As the popularity of imported fruit has increased year by year, the labels from many different countries can be seen everywhere in the supermarkets. But is the origin information indicated on the label true? Not necessarily it seems, because in some small shops around the fruit wholesale market you can buy a variety of imported fruit logos for extremely cheap prices. An industry expert said the inaccurate label phenomenon is widespread, the purpose is to sell the fruits of other regions in the guise of high quality fruits from abroad, thus earning considerable profits, while most consumers are completely unaware of it.
When fruits from overseas were first introduced they were easily recognized under the label of "imported" and sold at premium prices. However, different quality products came from multiple origins and the same fruits could be sold at different prices depending on which country they originated from. The most common fruit to be counterfeited was the New Zealand Kiwi. New Zealand Kiwis are very famous and are sold as individual items. Merchants were selling Kiwis from other countries pretending they were from New Zealand to gain illicit profits.

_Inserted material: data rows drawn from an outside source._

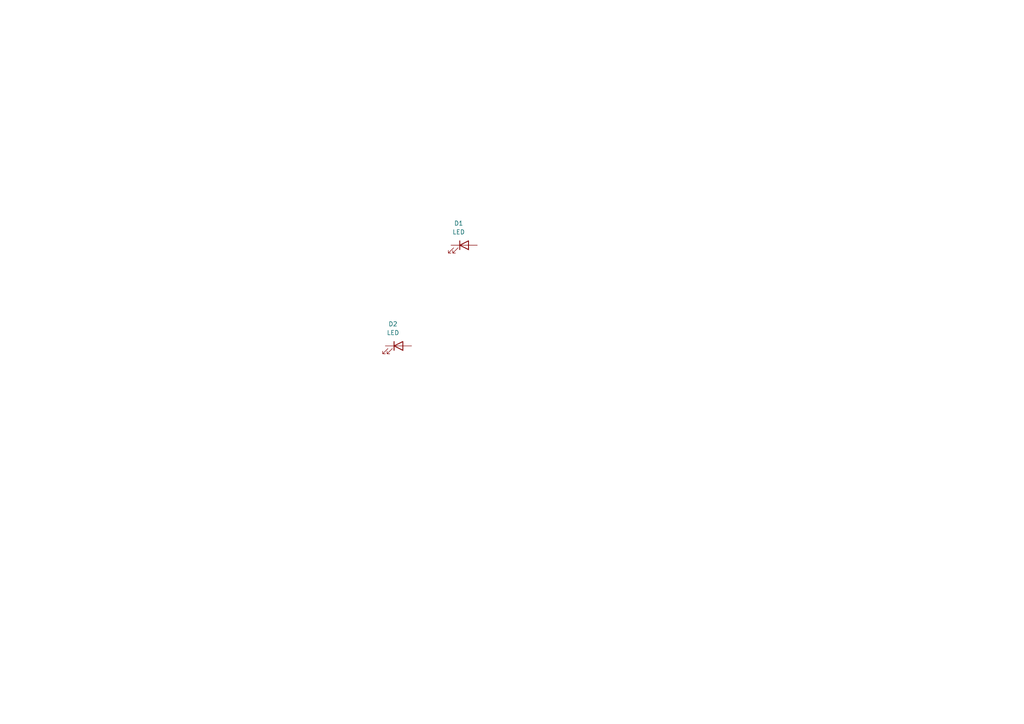
<source format=kicad_sch>
(kicad_sch
	(version 20250114)
	(generator "eeschema")
	(generator_version "9.0")
	(uuid "ab578f84-f284-46a4-94d8-3ee87e43200c")
	(paper "A4")
	
	(symbol
		(lib_id "Device:LED")
		(at 134.62 71.12 0)
		(unit 1)
		(exclude_from_sim no)
		(in_bom yes)
		(on_board yes)
		(dnp no)
		(fields_autoplaced yes)
		(uuid "06595730-a6c7-498d-a7d8-f1ae1b7aaf9e")
		(property "Reference" "D1"
			(at 133.0325 64.77 0)
			(effects
				(font
					(size 1.27 1.27)
				)
			)
		)
		(property "Value" "LED"
			(at 133.0325 67.31 0)
			(effects
				(font
					(size 1.27 1.27)
				)
			)
		)
		(property "Footprint" ""
			(at 134.62 71.12 0)
			(effects
				(font
					(size 1.27 1.27)
				)
				(hide yes)
			)
		)
		(property "Datasheet" "~"
			(at 134.62 71.12 0)
			(effects
				(font
					(size 1.27 1.27)
				)
				(hide yes)
			)
		)
		(property "Description" "Light emitting diode"
			(at 134.62 71.12 0)
			(effects
				(font
					(size 1.27 1.27)
				)
				(hide yes)
			)
		)
		(property "Sim.Pins" "1=K 2=A"
			(at 134.62 71.12 0)
			(effects
				(font
					(size 1.27 1.27)
				)
				(hide yes)
			)
		)
		(pin "1"
			(uuid "196982f0-d4e8-4d68-9514-a9bd7cc52ac1")
		)
		(pin "2"
			(uuid "b2eb59ee-7634-4f1d-95cb-25eb580db7a3")
		)
		(instances
			(project ""
				(path "/ab578f84-f284-46a4-94d8-3ee87e43200c"
					(reference "D1")
					(unit 1)
				)
			)
		)
	)
	(symbol
		(lib_id "Device:LED")
		(at 115.57 100.33 0)
		(unit 1)
		(exclude_from_sim no)
		(in_bom yes)
		(on_board yes)
		(dnp no)
		(fields_autoplaced yes)
		(uuid "115617af-3312-4f20-87d1-ece6d82b7a0e")
		(property "Reference" "D2"
			(at 113.9825 93.98 0)
			(effects
				(font
					(size 1.27 1.27)
				)
			)
		)
		(property "Value" "LED"
			(at 113.9825 96.52 0)
			(effects
				(font
					(size 1.27 1.27)
				)
			)
		)
		(property "Footprint" ""
			(at 115.57 100.33 0)
			(effects
				(font
					(size 1.27 1.27)
				)
				(hide yes)
			)
		)
		(property "Datasheet" "~"
			(at 115.57 100.33 0)
			(effects
				(font
					(size 1.27 1.27)
				)
				(hide yes)
			)
		)
		(property "Description" "Light emitting diode"
			(at 115.57 100.33 0)
			(effects
				(font
					(size 1.27 1.27)
				)
				(hide yes)
			)
		)
		(property "Sim.Pins" "1=K 2=A"
			(at 115.57 100.33 0)
			(effects
				(font
					(size 1.27 1.27)
				)
				(hide yes)
			)
		)
		(pin "1"
			(uuid "4a6ac2fc-6187-4576-88d7-404751ac8b7e")
		)
		(pin "2"
			(uuid "32c70770-5831-40c8-956f-bec2a2e288fa")
		)
		(instances
			(project ""
				(path "/ab578f84-f284-46a4-94d8-3ee87e43200c"
					(reference "D2")
					(unit 1)
				)
			)
		)
	)
	(sheet_instances
		(path "/"
			(page "1")
		)
	)
	(embedded_fonts no)
)

</source>
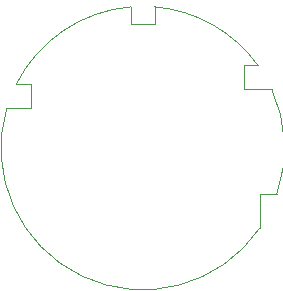
<source format=gbr>
G04 #@! TF.GenerationSoftware,KiCad,Pcbnew,(5.0.2)-1*
G04 #@! TF.CreationDate,2019-04-15T20:42:24-05:00*
G04 #@! TF.ProjectId,testDesign2,74657374-4465-4736-9967-6e322e6b6963,rev?*
G04 #@! TF.SameCoordinates,Original*
G04 #@! TF.FileFunction,Profile,NP*
%FSLAX46Y46*%
G04 Gerber Fmt 4.6, Leading zero omitted, Abs format (unit mm)*
G04 Created by KiCad (PCBNEW (5.0.2)-1) date 4/15/2019 8:42:24 PM*
%MOMM*%
%LPD*%
G01*
G04 APERTURE LIST*
%ADD10C,0.010000*%
G04 APERTURE END LIST*
D10*
X58500073Y-37339134D02*
G75*
G02X67249999Y-42300001I-1000073J-11960866D01*
G01*
X68410165Y-44299924D02*
G75*
G02X68849999Y-53199999I-10910165J-5000076D01*
G01*
X67402120Y-56081451D02*
G75*
G02X45990001Y-45900001I-9902120J6781451D01*
G01*
X46781371Y-43900689D02*
G75*
G02X56500001Y-37340001I10718629J-5399311D01*
G01*
X66100000Y-42300000D02*
X66100000Y-44300000D01*
X67400000Y-53200000D02*
X67400000Y-56080000D01*
X67400000Y-53200000D02*
X68850000Y-53200000D01*
X58500000Y-38800000D02*
X58500000Y-37340000D01*
X56500000Y-38800000D02*
X56500000Y-37340000D01*
X66100000Y-42300000D02*
X67250000Y-42300000D01*
X66100000Y-44300000D02*
X68410000Y-44300000D01*
X48000000Y-43900000D02*
X46780000Y-43900000D01*
X48000000Y-45900000D02*
X48000000Y-43900000D01*
X45990000Y-45900000D02*
X48000000Y-45900000D01*
X56500000Y-38800000D02*
X58500000Y-38800000D01*
M02*

</source>
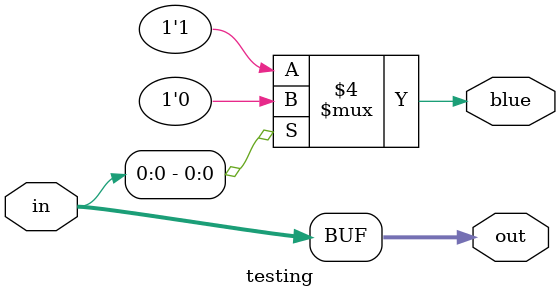
<source format=sv>
`default_nettype none
module testing (
  input logic [15:0] in, 
  output logic [15:0] out, 
  output logic blue
);
  assign out = in; 
  
  always_comb begin 
    if (~out[0]) begin 
      blue = 1'b1; 
    end else begin 
      blue = 1'b0; 
    end
  end

endmodule

</source>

Secondly, in some famous ports, such as Shenzhen and Hongkong, the trick was to "Substitute a leopard for a Crown Prince" - which means to turn cheap fruit into a valuable imported commodity by changing its label and packaging.
The preservation technology of foreign agricultural products is better than the domestic. So, although they arrive after a long journey, the appearance is still relatively mellow and full and the shelf life is longer. Of the fruits currently on the market, only a few are mainly imported - including mangosteen, durian, rambutan, New Zealand Kiwi, Chilean and Australia cherries.
For the general consumer, they have to rely on their accumulated experience to identify the purchase of genuine varieties, as well as the time of listing for imported fruit. For example, the color of real red grapes that are imported from the United States is relatively deeper, and they are only available from the beginning of the Spring Festival until June and July. Those available for purchase from August to New Year's day are almost certainly domestic red grapes. In addition, American imported red grapes are generally packaged in a foam box, but the grapes in the wooden or plastic boxes are produced from Chile or Peru.